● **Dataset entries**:
################
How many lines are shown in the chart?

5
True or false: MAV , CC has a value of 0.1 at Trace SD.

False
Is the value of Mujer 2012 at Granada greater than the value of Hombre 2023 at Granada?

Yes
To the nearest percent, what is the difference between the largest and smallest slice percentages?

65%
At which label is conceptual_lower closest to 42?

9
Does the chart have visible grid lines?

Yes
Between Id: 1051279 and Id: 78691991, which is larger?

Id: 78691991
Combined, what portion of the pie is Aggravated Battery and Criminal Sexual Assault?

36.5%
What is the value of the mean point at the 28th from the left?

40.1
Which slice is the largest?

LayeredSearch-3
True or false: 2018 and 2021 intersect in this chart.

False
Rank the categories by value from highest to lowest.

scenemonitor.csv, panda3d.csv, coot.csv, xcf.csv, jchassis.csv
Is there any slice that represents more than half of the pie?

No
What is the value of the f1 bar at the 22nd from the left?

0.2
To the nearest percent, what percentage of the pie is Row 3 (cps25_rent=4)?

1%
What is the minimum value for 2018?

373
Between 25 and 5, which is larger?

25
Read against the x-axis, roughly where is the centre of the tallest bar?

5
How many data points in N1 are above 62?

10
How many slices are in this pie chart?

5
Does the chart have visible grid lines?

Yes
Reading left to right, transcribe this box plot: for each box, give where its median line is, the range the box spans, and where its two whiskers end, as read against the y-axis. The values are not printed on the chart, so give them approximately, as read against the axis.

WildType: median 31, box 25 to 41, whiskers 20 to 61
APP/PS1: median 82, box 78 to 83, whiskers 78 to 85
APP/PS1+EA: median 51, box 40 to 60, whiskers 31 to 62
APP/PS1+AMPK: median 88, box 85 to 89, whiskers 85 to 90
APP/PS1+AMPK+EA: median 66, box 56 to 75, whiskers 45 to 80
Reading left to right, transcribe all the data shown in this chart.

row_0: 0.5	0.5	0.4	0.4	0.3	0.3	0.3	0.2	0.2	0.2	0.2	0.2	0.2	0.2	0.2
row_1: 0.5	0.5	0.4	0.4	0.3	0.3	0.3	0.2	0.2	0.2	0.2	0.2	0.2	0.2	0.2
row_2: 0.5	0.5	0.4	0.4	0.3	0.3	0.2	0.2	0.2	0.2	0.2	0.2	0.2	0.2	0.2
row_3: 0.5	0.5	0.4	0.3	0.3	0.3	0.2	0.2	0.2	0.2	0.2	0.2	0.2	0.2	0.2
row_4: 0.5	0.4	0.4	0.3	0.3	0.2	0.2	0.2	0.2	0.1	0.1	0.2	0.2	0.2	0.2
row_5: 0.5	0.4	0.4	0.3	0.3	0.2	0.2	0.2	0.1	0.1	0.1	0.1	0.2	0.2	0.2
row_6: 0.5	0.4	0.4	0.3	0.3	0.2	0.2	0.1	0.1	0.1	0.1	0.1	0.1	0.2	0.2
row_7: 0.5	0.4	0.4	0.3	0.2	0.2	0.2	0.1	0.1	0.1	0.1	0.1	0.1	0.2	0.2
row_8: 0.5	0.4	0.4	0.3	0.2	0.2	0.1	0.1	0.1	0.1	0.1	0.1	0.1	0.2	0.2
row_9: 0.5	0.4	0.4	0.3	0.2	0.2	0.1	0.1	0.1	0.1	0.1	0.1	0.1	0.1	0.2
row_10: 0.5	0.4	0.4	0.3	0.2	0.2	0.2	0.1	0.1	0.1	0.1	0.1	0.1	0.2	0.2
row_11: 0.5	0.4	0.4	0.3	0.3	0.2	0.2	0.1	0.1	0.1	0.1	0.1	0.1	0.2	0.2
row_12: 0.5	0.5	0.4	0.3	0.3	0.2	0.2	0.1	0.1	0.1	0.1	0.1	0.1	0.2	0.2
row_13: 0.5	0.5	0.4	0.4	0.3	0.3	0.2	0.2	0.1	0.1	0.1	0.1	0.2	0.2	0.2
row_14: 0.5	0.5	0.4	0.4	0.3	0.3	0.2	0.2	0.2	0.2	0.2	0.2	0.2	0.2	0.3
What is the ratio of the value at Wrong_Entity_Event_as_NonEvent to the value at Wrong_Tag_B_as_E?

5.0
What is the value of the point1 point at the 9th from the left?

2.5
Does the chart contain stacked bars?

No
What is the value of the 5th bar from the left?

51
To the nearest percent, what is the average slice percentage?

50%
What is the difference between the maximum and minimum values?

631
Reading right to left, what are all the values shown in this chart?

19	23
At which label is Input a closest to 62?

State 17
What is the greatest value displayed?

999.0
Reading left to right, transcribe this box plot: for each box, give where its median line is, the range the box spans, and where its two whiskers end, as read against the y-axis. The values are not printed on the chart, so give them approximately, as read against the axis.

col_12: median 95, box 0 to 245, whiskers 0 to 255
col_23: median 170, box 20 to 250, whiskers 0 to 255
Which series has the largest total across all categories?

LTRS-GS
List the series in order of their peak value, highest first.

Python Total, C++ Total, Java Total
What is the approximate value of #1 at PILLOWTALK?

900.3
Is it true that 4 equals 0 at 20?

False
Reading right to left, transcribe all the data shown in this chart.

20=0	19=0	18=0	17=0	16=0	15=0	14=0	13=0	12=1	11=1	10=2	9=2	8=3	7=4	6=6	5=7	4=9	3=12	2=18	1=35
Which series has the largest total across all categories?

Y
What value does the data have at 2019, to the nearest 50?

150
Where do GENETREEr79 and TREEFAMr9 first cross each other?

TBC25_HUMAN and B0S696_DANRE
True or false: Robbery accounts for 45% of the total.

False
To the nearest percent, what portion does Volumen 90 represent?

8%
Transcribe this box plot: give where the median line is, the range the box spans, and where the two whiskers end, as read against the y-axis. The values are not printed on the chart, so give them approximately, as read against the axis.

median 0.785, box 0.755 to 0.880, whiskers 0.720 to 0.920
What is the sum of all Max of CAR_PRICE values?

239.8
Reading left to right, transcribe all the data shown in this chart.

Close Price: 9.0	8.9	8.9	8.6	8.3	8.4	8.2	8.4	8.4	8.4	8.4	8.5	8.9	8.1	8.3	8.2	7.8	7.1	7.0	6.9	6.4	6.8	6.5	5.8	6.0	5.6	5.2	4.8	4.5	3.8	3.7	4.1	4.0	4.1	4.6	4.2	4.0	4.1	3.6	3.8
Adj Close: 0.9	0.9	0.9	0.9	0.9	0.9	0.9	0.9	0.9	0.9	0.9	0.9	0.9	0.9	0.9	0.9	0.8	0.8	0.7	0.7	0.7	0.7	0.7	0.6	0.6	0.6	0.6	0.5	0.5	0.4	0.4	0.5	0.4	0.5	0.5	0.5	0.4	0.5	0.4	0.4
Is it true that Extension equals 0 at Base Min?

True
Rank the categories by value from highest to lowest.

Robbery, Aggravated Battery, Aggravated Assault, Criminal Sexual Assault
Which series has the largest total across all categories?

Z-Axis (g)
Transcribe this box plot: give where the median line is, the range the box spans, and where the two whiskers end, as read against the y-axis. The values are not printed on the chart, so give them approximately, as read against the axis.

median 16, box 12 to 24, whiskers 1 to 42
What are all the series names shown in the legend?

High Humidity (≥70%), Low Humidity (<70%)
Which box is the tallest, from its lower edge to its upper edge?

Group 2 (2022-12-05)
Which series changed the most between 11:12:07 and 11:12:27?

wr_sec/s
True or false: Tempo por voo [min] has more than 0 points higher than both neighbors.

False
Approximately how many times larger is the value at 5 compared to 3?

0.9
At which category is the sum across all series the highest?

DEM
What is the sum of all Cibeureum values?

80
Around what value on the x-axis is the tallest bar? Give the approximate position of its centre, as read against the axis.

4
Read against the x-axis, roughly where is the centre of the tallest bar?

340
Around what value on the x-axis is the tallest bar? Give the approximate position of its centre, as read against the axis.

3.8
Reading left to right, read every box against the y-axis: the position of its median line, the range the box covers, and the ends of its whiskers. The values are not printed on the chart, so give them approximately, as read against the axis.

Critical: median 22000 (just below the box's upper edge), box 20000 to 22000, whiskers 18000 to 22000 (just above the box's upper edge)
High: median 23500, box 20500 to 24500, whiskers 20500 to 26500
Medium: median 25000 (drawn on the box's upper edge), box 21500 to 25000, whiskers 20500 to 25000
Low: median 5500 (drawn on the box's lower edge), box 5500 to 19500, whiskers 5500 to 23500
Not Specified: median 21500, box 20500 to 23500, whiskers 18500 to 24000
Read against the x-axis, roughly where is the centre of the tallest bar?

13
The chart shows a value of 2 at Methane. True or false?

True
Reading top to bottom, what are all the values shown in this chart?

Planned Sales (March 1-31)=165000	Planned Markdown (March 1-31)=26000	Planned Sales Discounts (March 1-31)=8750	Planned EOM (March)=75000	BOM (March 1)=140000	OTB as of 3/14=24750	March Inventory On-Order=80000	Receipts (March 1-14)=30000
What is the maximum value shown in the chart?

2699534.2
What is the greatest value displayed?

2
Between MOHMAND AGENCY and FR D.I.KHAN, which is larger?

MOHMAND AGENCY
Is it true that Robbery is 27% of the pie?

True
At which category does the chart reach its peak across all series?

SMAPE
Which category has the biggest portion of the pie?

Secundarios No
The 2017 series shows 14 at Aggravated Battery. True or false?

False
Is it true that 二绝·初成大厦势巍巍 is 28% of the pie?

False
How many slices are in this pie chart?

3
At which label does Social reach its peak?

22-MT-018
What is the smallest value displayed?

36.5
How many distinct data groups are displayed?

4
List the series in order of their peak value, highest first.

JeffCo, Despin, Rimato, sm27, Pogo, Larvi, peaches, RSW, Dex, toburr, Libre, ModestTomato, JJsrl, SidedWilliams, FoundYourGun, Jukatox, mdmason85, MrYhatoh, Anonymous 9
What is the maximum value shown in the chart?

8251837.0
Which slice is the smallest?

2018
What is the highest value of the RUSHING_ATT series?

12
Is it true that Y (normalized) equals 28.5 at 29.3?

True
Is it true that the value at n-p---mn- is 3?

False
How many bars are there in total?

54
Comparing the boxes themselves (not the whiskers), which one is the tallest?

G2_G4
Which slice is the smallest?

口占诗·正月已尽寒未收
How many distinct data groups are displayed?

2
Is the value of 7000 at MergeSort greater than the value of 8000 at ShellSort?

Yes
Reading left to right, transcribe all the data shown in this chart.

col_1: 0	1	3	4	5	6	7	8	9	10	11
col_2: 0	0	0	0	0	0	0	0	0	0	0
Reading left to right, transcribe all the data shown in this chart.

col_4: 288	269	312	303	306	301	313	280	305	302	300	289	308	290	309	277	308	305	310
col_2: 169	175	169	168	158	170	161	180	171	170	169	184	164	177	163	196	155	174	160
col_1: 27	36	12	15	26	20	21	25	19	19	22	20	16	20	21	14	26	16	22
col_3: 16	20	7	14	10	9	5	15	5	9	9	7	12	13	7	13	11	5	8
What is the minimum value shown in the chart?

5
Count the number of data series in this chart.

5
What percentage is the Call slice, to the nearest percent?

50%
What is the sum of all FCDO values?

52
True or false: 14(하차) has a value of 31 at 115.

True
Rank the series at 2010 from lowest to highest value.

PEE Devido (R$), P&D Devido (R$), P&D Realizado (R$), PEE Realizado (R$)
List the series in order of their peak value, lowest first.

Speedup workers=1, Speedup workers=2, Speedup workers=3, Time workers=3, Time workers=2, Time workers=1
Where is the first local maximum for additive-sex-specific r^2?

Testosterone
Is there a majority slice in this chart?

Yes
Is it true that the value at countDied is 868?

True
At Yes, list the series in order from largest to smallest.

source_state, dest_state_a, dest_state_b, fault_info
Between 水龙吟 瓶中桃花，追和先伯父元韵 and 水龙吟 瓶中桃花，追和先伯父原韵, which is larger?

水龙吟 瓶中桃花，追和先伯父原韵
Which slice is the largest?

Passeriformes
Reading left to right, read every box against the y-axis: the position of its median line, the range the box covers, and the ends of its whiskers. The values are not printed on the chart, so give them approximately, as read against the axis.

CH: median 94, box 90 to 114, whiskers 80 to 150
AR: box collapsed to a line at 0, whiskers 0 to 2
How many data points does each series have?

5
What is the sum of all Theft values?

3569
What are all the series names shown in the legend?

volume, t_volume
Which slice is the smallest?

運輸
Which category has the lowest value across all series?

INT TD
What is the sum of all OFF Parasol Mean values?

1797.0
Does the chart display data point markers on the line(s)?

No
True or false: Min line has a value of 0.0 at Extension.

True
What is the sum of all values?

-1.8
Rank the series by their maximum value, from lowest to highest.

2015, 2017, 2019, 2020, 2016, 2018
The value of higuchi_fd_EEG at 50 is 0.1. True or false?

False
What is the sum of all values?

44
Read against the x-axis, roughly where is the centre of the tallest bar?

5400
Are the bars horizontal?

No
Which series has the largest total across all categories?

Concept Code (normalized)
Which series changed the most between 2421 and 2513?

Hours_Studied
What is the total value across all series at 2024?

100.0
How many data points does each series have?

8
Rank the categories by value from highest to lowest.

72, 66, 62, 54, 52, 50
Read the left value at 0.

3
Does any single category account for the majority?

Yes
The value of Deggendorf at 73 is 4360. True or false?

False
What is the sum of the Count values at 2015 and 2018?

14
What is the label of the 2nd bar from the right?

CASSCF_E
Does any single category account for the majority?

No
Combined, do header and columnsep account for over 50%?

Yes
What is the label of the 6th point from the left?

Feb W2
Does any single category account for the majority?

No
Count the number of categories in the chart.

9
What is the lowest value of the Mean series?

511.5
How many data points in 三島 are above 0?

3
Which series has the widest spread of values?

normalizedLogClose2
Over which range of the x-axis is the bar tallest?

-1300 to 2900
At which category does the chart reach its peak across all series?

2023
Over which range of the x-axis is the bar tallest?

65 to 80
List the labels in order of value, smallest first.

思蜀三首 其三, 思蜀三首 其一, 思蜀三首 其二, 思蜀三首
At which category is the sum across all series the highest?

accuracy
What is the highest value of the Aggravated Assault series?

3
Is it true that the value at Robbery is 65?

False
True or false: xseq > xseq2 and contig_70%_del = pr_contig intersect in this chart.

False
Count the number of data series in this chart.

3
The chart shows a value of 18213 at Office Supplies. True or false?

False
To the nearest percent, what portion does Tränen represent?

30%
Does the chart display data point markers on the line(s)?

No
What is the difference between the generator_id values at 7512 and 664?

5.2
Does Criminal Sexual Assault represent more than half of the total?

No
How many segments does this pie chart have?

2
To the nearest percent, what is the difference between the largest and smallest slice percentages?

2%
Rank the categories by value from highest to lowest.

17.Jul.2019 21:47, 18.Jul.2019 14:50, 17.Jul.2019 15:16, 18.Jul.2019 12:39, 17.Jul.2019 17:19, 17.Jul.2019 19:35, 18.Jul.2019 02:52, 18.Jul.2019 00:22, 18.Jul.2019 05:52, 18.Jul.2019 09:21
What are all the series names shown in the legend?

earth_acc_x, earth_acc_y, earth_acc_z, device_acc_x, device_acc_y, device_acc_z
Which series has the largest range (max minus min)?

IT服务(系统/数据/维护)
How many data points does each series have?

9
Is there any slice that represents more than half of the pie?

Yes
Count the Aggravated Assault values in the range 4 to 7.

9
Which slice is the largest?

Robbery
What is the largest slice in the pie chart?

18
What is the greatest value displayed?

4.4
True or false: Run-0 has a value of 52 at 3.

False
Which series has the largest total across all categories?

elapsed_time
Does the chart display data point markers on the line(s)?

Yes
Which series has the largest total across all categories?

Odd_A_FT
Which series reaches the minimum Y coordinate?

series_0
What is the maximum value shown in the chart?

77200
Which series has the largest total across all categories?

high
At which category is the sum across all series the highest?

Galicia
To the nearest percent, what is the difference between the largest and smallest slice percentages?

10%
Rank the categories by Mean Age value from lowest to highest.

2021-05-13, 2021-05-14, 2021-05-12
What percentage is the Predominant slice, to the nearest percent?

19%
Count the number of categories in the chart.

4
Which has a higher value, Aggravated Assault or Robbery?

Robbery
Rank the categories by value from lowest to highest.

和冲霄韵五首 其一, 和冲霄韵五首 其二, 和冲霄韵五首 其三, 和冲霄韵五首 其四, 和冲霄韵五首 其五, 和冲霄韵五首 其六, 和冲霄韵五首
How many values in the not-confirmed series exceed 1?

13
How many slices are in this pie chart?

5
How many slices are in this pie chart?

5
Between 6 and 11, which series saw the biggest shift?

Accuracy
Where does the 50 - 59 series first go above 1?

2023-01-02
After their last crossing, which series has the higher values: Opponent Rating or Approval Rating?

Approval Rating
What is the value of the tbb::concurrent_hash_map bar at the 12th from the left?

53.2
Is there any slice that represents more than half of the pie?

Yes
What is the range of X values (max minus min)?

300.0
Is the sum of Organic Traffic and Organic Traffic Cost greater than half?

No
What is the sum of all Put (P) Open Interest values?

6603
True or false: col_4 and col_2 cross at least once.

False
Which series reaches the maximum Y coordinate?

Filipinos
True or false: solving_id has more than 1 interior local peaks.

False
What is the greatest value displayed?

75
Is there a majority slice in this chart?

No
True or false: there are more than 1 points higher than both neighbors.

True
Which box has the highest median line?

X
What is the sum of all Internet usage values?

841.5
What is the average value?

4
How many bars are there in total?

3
################
Copy out the lines of the dataset entries, starting with the first line and going up to and including the line with "Between 25 and 5, which is larger?", keeping every character unchanged.

How many lines are shown in the chart?

5
True or false: MAV , CC has a value of 0.1 at Trace SD.

False
Is the value of Mujer 2012 at Granada greater than the value of Hombre 2023 at Granada?

Yes
To the nearest percent, what is the difference between the largest and smallest slice percentages?

65%
At which label is conceptual_lower closest to 42?

9
Does the chart have visible grid lines?

Yes
Between Id: 1051279 and Id: 78691991, which is larger?

Id: 78691991
Combined, what portion of the pie is Aggravated Battery and Criminal Sexual Assault?

36.5%
What is the value of the mean point at the 28th from the left?

40.1
Which slice is the largest?

LayeredSearch-3
True or false: 2018 and 2021 intersect in this chart.

False
Rank the categories by value from highest to lowest.

scenemonitor.csv, panda3d.csv, coot.csv, xcf.csv, jchassis.csv
Is there any slice that represents more than half of the pie?

No
What is the value of the f1 bar at the 22nd from the left?

0.2
To the nearest percent, what percentage of the pie is Row 3 (cps25_rent=4)?

1%
What is the minimum value for 2018?

373
Between 25 and 5, which is larger?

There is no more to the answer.